Banda larga, serve un aggregatore sul territorio

Il divario digitale si supera con una sintesi fra analisi delle necessità finanziarie e del contesto infrastrutturale. Le associazioni territoriali di Confindustria possono essere i soggetti deputati a farla meglio.

Una sintesi di cosa significhi investire in banda larga e di come farlo partendo dal territorio l’ha offerta oggi Gabriele Galateri di Genola.

Intervenendo a Brescia al convegno “SummIt 2010, col ferro e col silicio“, organizzato dall’Associazione Industriale Bresciana e dal Csmt, il Presidente del Comitato Banda Larga di Confindustria ha spiegato che la presenza sul territorio e sui distretti è necessaria, in quanto può far affrontare, insieme, due temi: quello delle infrastrutture abilitanti, mediando fra pubblico e privato, e quello della promozione dei servizi digitali.

«Il digitale non è un’opzione, ma una necessità – ha detto a 01net – e gli utilizzi al momento, specie nelle Pmi, sono elementari. Serve invece svilupparne l’uso nelle fasi di produzione». Ma anche il commercio elettronico non è opzionale: «è in espansione ovunque nel mondo e il sistema Italia non può permettersi di rimanere indietro».

Galateri di Genola ha riassunto le proposte del progetto partito lo scorso anno e che lo vede coinvolto in prima persona, che vertono sia su policy (ne sono state delineate 12), sia su azioni concrete (70). Gli stimoli sono indirizzati a tutti: Governo, cittadini (e qui ha ricordato come la percezione della banda larga livello popolare sia ormai un dato di fatto) e Regioni.

Proprio il fronte regionale, ossia territoriale, anche alla luce dei recenti passi indietro sul fronte governativo relativamente agli incentivi, può essere la chiave di volta per trovare uno sviluppo praticabile.
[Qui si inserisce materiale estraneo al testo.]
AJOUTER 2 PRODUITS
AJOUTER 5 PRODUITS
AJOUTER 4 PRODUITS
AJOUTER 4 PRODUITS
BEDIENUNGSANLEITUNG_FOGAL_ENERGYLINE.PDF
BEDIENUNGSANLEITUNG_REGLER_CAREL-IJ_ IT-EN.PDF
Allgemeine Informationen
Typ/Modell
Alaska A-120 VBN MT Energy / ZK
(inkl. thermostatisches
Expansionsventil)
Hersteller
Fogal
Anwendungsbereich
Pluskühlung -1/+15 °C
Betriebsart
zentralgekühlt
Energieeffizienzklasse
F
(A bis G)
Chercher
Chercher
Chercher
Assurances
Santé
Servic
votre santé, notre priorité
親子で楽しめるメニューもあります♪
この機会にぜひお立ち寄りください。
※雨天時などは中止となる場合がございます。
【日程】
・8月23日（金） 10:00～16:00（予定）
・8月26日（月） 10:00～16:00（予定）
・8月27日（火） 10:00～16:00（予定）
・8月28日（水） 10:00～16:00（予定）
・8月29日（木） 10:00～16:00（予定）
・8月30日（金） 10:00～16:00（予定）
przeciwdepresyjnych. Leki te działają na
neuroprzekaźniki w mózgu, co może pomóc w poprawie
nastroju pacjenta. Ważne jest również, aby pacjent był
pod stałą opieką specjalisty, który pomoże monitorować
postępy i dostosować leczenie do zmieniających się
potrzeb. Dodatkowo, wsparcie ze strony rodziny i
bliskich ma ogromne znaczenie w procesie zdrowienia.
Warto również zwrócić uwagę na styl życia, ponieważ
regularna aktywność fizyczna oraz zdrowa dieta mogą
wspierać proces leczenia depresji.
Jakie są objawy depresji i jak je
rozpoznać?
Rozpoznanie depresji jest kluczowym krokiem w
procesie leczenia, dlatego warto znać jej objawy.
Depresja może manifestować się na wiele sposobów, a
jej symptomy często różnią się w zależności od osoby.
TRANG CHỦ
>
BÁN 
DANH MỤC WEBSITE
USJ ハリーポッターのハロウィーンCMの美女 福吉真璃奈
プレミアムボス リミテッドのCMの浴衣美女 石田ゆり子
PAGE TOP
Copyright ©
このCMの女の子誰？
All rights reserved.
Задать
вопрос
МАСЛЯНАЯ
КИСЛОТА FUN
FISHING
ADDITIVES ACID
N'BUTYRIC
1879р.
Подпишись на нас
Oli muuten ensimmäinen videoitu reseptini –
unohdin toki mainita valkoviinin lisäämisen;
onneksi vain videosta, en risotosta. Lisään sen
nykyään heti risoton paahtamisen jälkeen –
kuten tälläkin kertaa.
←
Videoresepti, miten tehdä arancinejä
Per superare il divario digitale e portare la banda larga sul territorio, ha spiegato Galateri di Genola, ci sono due strade: il miglioramento della situazione finanziaria delle aree in cui servono investimenti o quello del contesto.

Nel primo caso le risorse possono essere di natura pubblica (con un modello definito “scozzese“, ossia di un intervento sufficiente a rendere l’investimento produttivo), privata o mista.
Nel secondo si deve optare per infrastrutture di proprietà pubblica o realizzate in concessione.
Ma le forme di intervento non sono mutuamente esclusive.

Per valutarle e sceglierle adeguatamente serve un soggetto aggregatore, che sappia raccogliere le esigenze del territorio e che  promuova l’iniziativa verso le istituzioni, pubbliche e private, sempre del territorio.
E le associazioni territoriali di Confindustria sono per Galateri di Genola pienamente idonee allo scopo.

Il focus regionale, allora è la soluzione: «stiamo realizzando un rapporto focalizzato sulle Regioni – ha detto – approfondendo lo stato dell’arte delle infrastrutture e dei servizi digitali, individuando i casi di successo che possono costituire modelli replicabili. E completata l’analisi di benchmark delle infrastrutture e servizi presenti in ogni Regione potremo consultarci con le associazioni territoriali, coordinate dalle Confindustrie Regionali, per discurere le proposte di policy più idonee per le esigenze delle imprese».

Ha ricordato, poi, come in collaborazione con Aldo Bonomi, vicepresidente per le Politiche territoriali, si sta realizzanto un’iniziativa per l’abbattimento del digital divide nei distretti industriali (insieme ad Assinform, Csit e Asstel). Sono stati individuati dieci distretti campione su cui intervenire, fra cui ha citato quello di Lumezzane, che ha una copertura Adsl del 93%, per trovare collaborazioni pubblico-privato che colmino il divario residuale.

Infine ha sottolineato come Confindustria ritenga fondamentale realizzare entro il 2015 il completo superamento del divario digitale, garantendo una copertura a 20 Mb su tutto il territorio e ultrabroadband per centri urbani e aree a forte concentrazione industriale, completando anche la digitalizzazione della Pa.